■ YOUR INSTRUCTIONS ■
Look at each line of the listing. Copy those that hold the string "Hour".

■ DATA FOR ANALYSIS ■
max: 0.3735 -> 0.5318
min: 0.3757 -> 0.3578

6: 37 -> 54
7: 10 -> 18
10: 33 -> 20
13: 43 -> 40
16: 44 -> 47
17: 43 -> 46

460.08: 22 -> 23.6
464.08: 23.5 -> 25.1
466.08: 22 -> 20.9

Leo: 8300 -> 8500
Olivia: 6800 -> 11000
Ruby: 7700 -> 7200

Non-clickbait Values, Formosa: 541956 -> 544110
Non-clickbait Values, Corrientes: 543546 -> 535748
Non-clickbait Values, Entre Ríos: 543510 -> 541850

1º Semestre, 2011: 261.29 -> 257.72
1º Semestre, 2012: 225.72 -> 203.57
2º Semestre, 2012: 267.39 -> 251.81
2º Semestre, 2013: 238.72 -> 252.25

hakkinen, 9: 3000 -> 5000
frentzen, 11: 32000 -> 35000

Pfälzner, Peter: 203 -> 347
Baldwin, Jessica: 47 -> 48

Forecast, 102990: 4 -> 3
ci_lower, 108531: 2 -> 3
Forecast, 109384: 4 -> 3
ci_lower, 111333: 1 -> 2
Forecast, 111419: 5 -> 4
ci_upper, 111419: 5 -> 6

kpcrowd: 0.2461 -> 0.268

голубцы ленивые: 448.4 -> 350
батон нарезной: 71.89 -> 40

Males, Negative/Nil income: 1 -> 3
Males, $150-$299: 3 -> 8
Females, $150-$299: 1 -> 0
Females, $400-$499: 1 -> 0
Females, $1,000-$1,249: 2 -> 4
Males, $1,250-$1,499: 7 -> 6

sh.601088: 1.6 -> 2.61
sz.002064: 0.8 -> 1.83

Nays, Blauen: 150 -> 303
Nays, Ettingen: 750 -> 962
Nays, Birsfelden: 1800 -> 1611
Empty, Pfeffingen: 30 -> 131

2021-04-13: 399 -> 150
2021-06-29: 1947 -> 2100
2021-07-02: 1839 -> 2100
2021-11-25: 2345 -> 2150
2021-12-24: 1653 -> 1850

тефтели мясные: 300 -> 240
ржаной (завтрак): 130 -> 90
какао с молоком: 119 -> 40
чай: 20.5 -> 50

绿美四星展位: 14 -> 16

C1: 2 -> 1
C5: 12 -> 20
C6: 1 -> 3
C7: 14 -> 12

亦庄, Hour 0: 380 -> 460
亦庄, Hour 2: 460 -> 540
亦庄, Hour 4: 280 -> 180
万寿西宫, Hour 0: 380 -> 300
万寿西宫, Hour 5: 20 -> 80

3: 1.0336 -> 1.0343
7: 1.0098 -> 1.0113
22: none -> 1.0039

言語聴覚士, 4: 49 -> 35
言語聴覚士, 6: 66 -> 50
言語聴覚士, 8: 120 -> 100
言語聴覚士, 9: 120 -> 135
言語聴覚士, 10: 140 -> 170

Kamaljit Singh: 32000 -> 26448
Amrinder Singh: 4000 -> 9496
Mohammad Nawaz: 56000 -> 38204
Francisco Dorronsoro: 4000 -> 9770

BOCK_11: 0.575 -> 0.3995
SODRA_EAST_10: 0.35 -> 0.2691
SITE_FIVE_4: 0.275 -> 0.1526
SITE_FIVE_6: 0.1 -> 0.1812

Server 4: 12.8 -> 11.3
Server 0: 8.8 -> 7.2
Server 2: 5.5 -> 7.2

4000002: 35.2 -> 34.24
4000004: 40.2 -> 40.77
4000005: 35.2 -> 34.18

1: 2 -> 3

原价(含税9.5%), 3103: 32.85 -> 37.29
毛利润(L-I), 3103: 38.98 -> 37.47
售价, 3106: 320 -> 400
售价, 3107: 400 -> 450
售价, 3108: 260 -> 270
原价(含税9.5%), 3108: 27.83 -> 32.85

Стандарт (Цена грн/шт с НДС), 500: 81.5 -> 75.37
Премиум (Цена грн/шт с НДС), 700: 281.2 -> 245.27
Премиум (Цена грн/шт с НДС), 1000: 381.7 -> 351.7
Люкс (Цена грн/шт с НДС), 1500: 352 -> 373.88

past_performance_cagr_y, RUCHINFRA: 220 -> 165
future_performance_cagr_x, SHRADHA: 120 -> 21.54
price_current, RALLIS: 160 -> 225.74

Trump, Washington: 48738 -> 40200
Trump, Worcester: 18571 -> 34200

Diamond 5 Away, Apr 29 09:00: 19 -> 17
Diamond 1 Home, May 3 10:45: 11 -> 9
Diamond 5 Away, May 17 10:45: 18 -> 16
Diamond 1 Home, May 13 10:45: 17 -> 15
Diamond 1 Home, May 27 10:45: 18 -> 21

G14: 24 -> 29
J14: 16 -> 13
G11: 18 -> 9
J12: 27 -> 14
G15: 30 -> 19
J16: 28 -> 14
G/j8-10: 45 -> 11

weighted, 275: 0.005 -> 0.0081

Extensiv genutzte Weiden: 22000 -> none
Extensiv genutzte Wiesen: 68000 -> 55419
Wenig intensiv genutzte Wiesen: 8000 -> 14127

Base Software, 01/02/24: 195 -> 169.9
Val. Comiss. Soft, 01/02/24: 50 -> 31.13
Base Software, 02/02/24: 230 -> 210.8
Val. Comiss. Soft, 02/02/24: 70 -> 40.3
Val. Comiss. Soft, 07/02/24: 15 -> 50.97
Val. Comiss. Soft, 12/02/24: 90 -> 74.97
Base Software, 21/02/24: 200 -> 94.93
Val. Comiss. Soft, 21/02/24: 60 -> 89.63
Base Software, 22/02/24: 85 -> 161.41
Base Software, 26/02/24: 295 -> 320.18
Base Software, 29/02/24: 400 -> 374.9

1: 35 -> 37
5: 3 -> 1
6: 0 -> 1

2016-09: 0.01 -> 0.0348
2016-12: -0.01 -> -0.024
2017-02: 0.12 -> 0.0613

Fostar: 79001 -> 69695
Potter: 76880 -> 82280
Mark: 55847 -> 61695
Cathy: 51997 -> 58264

■ PROBLEM SOLUTION ■
亦庄, Hour 0: 380 -> 460
亦庄, Hour 2: 460 -> 540
亦庄, Hour 4: 280 -> 180
万寿西宫, Hour 0: 380 -> 300
万寿西宫, Hour 5: 20 -> 80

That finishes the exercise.